The consultant now warns against European de-industrialization, a process that happened at one point in the United States. “Steel production in Europe could gradually disappear”, Naujok predicts given the lack of competitiveness. There are already some harbingers. Voestalpine has not only invested in a new plant in the US. “We also have a number of further plans,” says CEO Eder. The Austrians plan, for example, new plants in Asia, including China and India. The investment volume lies in the hundreds of millions.
In Europe, however, the industry currently manages virtually only existing inventory. “We are currently investing only exactly that what is needed to remain technologically up to date and competitive,” Salzgitter CEO Fuhrmann says, speaking representatively for the entire industry. Fundamental decisions on the other hand, about capacity expansions or new plants, are placed completely on ice in Europe.
After all, a lot of money and long periods of time are at stake. “The installation of a blast furnace for the next 10 to 15 years costs easily 100 million euros. That are amounts and periods where the steel companies are now pondering whether they should still making these investments”, Nils Naujok describes. “The currently discussed scenario makes it clearly more difficult to make long-term decisions,” says Tata’s Köhler, who has recently shut down a plant in the north of England partly because of this development.
If these new investments do not take place, it will create serious problems in the medium to long term. And not just in the steel industry. “Established and especially integrated supply chains would be destroyed,” warns Nils Naujok and refers to the close cooperation between the steelmakers and, among others, the automotive industry and mechanical engineering, the two flagship industries of the German economy.

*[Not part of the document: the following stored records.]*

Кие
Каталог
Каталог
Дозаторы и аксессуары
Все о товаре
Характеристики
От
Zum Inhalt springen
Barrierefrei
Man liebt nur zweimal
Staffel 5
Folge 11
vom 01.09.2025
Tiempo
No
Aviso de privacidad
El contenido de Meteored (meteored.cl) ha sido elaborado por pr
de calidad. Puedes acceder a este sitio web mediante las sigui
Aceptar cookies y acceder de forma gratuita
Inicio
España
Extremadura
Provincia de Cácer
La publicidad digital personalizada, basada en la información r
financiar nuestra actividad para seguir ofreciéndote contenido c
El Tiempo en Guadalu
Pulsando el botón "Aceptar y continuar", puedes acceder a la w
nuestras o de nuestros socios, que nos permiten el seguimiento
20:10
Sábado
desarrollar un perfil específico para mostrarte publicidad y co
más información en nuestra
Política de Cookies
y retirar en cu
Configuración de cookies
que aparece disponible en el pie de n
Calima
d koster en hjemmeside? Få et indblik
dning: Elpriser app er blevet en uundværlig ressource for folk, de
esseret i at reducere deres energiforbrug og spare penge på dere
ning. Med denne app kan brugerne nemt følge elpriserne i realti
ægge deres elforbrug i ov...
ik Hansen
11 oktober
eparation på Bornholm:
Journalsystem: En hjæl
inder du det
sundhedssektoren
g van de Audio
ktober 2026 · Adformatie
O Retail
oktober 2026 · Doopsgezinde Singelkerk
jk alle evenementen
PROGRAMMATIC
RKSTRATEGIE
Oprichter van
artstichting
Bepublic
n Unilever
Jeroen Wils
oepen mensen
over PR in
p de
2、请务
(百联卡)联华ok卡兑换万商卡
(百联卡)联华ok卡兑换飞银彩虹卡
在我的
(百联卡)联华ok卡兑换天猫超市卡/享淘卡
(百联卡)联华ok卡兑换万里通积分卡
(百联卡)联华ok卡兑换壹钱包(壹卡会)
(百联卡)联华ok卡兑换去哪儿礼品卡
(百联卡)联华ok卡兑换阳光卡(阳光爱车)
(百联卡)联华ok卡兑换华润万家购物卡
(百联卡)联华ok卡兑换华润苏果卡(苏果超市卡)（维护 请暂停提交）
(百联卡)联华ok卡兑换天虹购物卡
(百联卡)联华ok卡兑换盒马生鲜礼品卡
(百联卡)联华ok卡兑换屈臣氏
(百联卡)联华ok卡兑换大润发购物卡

Of course, the manufacturers of cars and machinery could also import steel. “However, then they do not get the quality steel they need,” says Salzgitter CEO Fuhrmann. “For this you need the appropriate equipment and, above all, decades of process know-how.” You could not just change suppliers and order in Russia, China or America. “We need the partnership with the German steel manufacturers, this makes our strength”, confirms Matthias Zelinger, energy policy spokesman of the German Engineering Federation (VDMA). It would be extremely important that these partners remained in Germany.
The politicians are aware of the particular importance of value chains. “The basic industries are at the beginning of the value chain and thus form the foundation of our economy,” says, for example, Federal Minister Sigmar Gabriel (Social Democrats, SPD). However, as the steel industry complains, the policy decisions of recent years thwart such statements regularly.

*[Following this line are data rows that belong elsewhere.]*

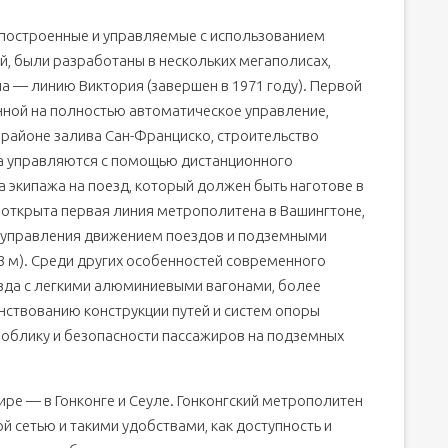
 построенные и управляемые с использованием
, были разработаны в нескольких мегаполисах,
 — линию Виктория (завершен в 1971 году). Первой
нной на полностью автоматическое управление,
 в районе залива Сан-Франциско, строительство
да управляются с помощью дистанционного
а экипажа на поезд, который должен быть наготове в
а открыта первая линия метрополитена в Вашингтоне,
й управления движением поездов и подземными
83 м). Среди других особенностей современного
да с легкими алюминиевыми вагонами, более
нствованию конструкции путей и систем опоры
у облику и безопасности пассажиров на подземных
ире — в Гонконге и Сеуле. Гонконгский метрополитен
й сетью и такими удобствами, как доступность и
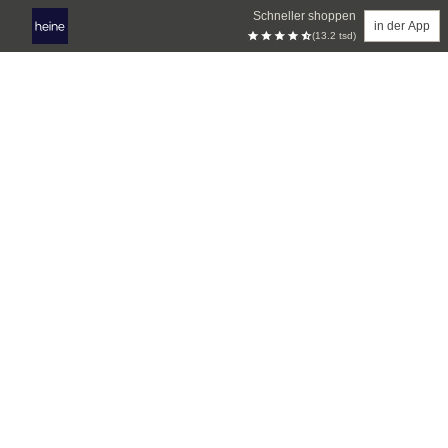
Schneller shoppen
in der App
(13.2 tsd)
Zum Hauptinhalt springen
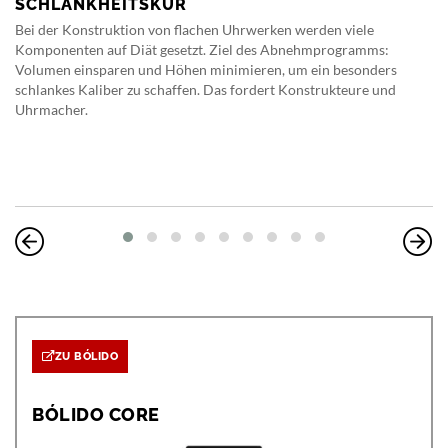
SCHLANKHEITSKUR
Bei der Konstruktion von flachen Uhrwerken werden viele
Komponenten auf Diät gesetzt. Ziel des Abnehmprogramms:
Volumen einsparen und Höhen minimieren, um ein besonders
schlankes Kaliber zu schaffen. Das fordert Konstrukteure und
Uhrmacher.
ZU BÓLIDO
BÓLIDO CORE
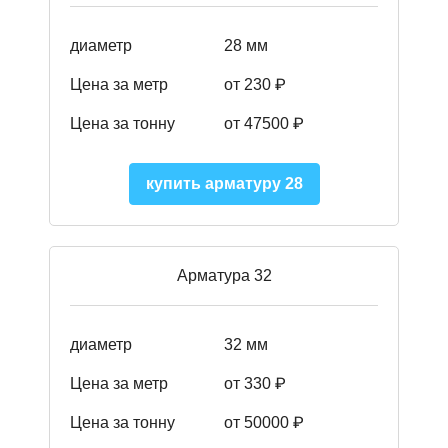
диаметр
28 мм
Цена за метр
от 230
₽
Цена за тонну
от 47500
₽
купить арматуру 28
Арматура 32
диаметр
32 мм
Цена за метр
от 330 ₽
Цена за тонну
от 50000
₽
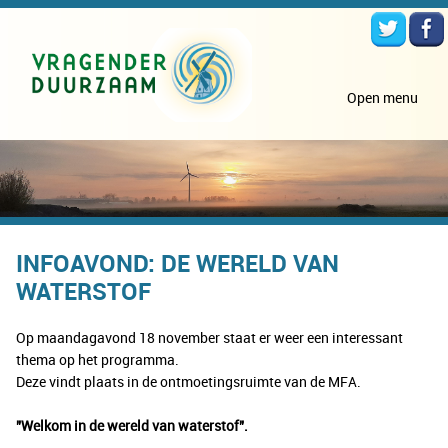
Open menu
INFOAVOND: DE WERELD VAN
WATERSTOF
Op maandagavond 18 november staat er weer een interessant
thema op het programma.
Deze vindt plaats in de ontmoetingsruimte van de MFA.
"Welkom in de wereld van waterstof".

For Heinz Jörg Fuhrmann, the EU Commission’s proposals make the situation even worse. “The raw material steel is always needed – whether we still exist or not,” says the Salzgitter boss who, as steel-President Kerkhoff, appeals to the European Parliament and the national governments in order to stop the Commission’s proposals at the last minute.
Otherwise, steel will no longer be produced in Germany and Europe in the future, but imported from other regions of the world. “And there, much less attention is paid to issues such as environmental protection and pollution control.” For him, the EU’s ES plans are accordingly totally absurd. “They will not help the climate in any case.”